Tsarukian Again Absent As Party Campaigns In Southern Armenia

TSARUKIAN AGAIN ABSENT AS PARTY CAMPAIGNS IN SOUTHERN ARMENIA
By Emil Danielyan

Radio Liberty, Czech Rep.
April 19 2007

The Prosperous Armenia Party (BHK), one of the presumed favorites to
win the May 12 parliamentary elections, campaigned in the southern
Ararat region on Thursday in the mysterious absence of its leader,
businessman Gagik Tsarukian.

Senior BHK members gave conflicting explanations for Tsarukian’s
failure to attend this and other the pre-election events organized
by the party over the past week.

"He is absent because he is ill and lying in bed," Vartan Bostanjian, a
member of the party’s ruling council, told RFE/RL as he toured the area
along with several other BHK election candidates. "It’s not serious. He
just caught a cold. I also have a cold. Didn’t you notice that?"

"We had events yesterday as well and he wasn’t able to attend them,"
said Bostanjian. "I’m sure he will recuperate in the coming days."

The remarks contradicted what Gohar Yenokian, another senior BHK
figure, told more than 200 hundred supporters in the town of Ararat
moments before. "He is so confident that Ararat will elect him that he
decided to campaign in other places," she said, explaining Tsarukian’s
conspicuous absence from the event.

For his part, the party’s spokesman, Baghdasar Mherian, claimed
that the influential tycoon is too busy to attend all BHK meetings
with voters. "He has a very tight schedule and can not attend all
meetings," Mherian told RFE/RL, denying Yenokian’s claim that Tsarukian
is campaigning elsewhere in Armenia.

Tsarukian kicked off the BHK campaign with a series of rallies held
Yerevan and nearby towns on April 10-11. He left for Moscow for talks
with Russian government officials and lawmakers on April 12 just
hours after mysterious explosions outside two BHK offices in Yerevan.

He visited those offices on his return from Moscow two days later
and has not been seen in public since then.

The blasts were strongly condemned by President Robert Kocharian and
virtually all major Armenian parties. Kocharian, who is believed to
sponsor the party, ordered law-enforcement authorities to quickly
identify and prosecute the attackers. Nobody has been arrested so far.

The BHK campaign in Ararat and other regional towns failed to generate
the kind of enthusiasm among voters that characterized Tsarukian’s
public appearances last week. Its meetings there were held indoors
and were mainly attended by party members.

In his speeches, Bostanjian touted the BHK as "the most accepted
party" in the country and denied any connection between Tsarukian’s
controversial "benevolent actions" and the upcoming elections. "Mr.

Tsarukian has strictly instructed us not to give people material
incentives to vote for us," he said.

◆ ◆ ◆ ◆ ◆ ◆ ◆

▸ Exercise brief
Print the passage of the article on Tsarukian's absence from "The remarks contradicted" up to and including "from the event." word for word.

▸ Dataset section

◆ ◆ ◆ ◆ ◆ ◆ ◆

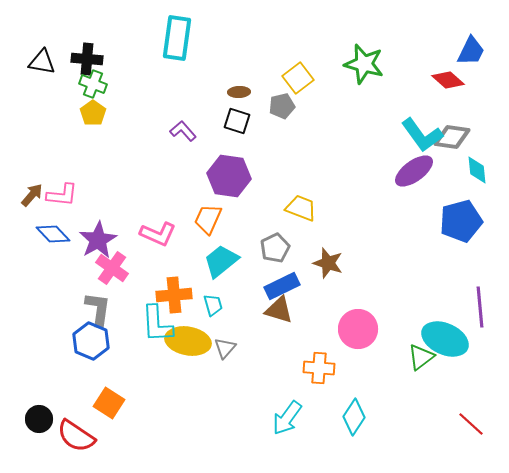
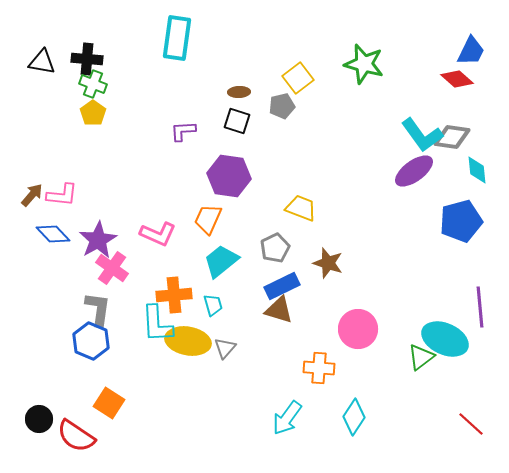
red diamond at (448, 80): moved 9 px right, 1 px up
purple L-shape at (183, 131): rotated 52 degrees counterclockwise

◆ ◆ ◆ ◆ ◆ ◆ ◆

▸ Output for this exercise
The remarks contradicted what Gohar Yenokian, another senior BHK
figure, told more than 200 hundred supporters in the town of Ararat
moments before. "He is so confident that Ararat will elect him that he
decided to campaign in other places," she said, explaining Tsarukian’s
conspicuous absence from the event.